Should data for spaCy be a Nix package?

spaCy is a Pip package on PyPI and a Nix package on nixpkgs containing the source code for a natural language processing.

en_core_web_sm is a Pip package at spaCy’s GitHub releases containing the data for the pipeline (for English, trained on the web, and is small-ish).

Should en_core_web_sm and its friends be a Nix package in nixpkgs?

Are there other instances that discuss using Nix to manage “data packages”?

AFAIK, there is no clear rule to point to, but if the data is easy to download from within the library (e.g. like how you would just run nltk.download() for nltk), and/or the library is not used by a bunch of programs that would need patching to acquire or relocate the data, I think it might do more harm than good. The binary cache currently stores all sources, all versions. Considering normal source repositories are pretty small, large corpora and other datasets like this would quickly eat an unreasonable chunk of the budget. It should probably be avoided if possible.
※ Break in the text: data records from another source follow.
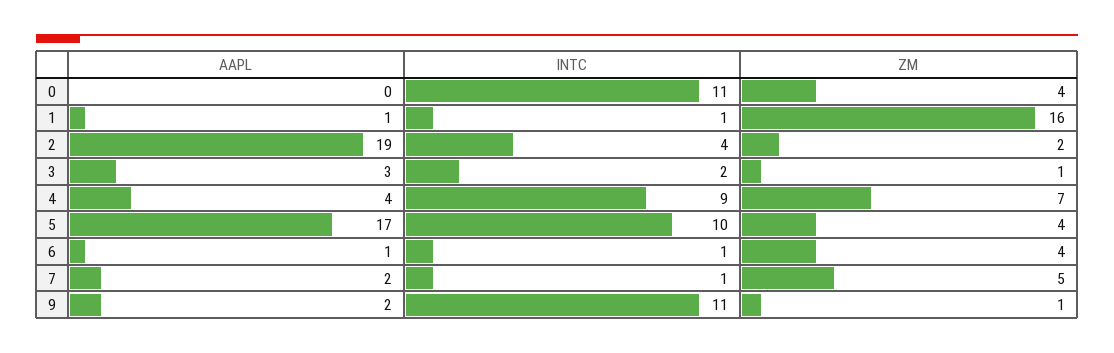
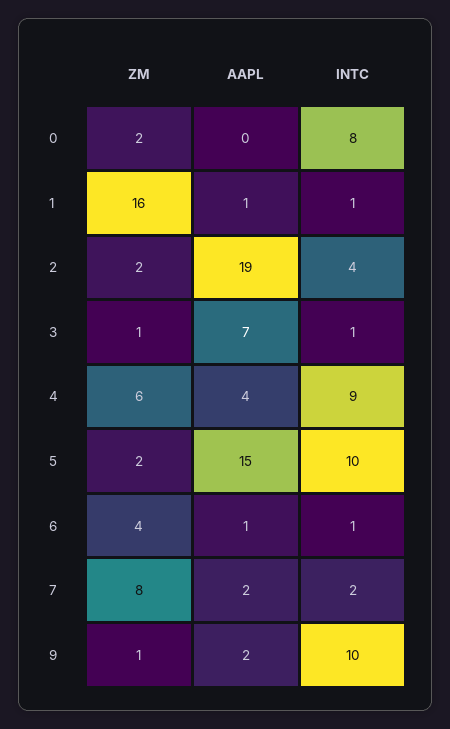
INTC, 0: 11 -> 8
ZM, 0: 4 -> 2
AAPL, 3: 3 -> 7
INTC, 3: 2 -> 1
ZM, 4: 7 -> 6
AAPL, 5: 17 -> 15
ZM, 5: 4 -> 2
INTC, 7: 1 -> 2
ZM, 7: 5 -> 8
INTC, 9: 11 -> 10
But as mentioned earlier, it might be considered “impossible” or at least not worth the effort if it requires a bunch of patching and mitigations to do so.

That being said, we do store some kinds of data-like packages, like icon themes and wordlists so I’m not sure where to put any clear threshold.
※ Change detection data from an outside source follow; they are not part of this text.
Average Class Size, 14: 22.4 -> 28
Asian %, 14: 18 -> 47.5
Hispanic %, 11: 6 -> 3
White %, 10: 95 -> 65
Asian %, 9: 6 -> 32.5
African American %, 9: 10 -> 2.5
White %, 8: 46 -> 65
One trouble is that spaCy’s download(...) wants to use Pip to download its dataset, so spaCy "should be patched to do that in a way that is compatible with Nix.

However, the data package need not be stored in Nix.

As a user it’s quite cumbersome to have to download the data needed by a package, especially since nix often doesn’t play well with custom downloaders. E.g. I think nltk tries to download directly to the nltk Python package location, which is in the nix store.

I don’t think it necessarily has to be a separate package, it can also for example be a function like spacy.withModels (models: [models.en_core_web_sm]). Either way it should be possible to make sure hydra doesn’t build and cache it, e.g. using Nixpkgs Reference Manual , so it can be fetched directly from the source by the user.

1 Like

I found pkgs/development/python-modules/spacy/models.json, which gets imported by pkgs/development/python-modules/spacy/models.nix, but I don’t know where it goes after that.

How do I actually reference the spaCy models (already in Nixpkgs) from a Nix expression?

Not sure why it isn’t in nixpkgs search, but it looks like it should be available as python3packages.spacy-models.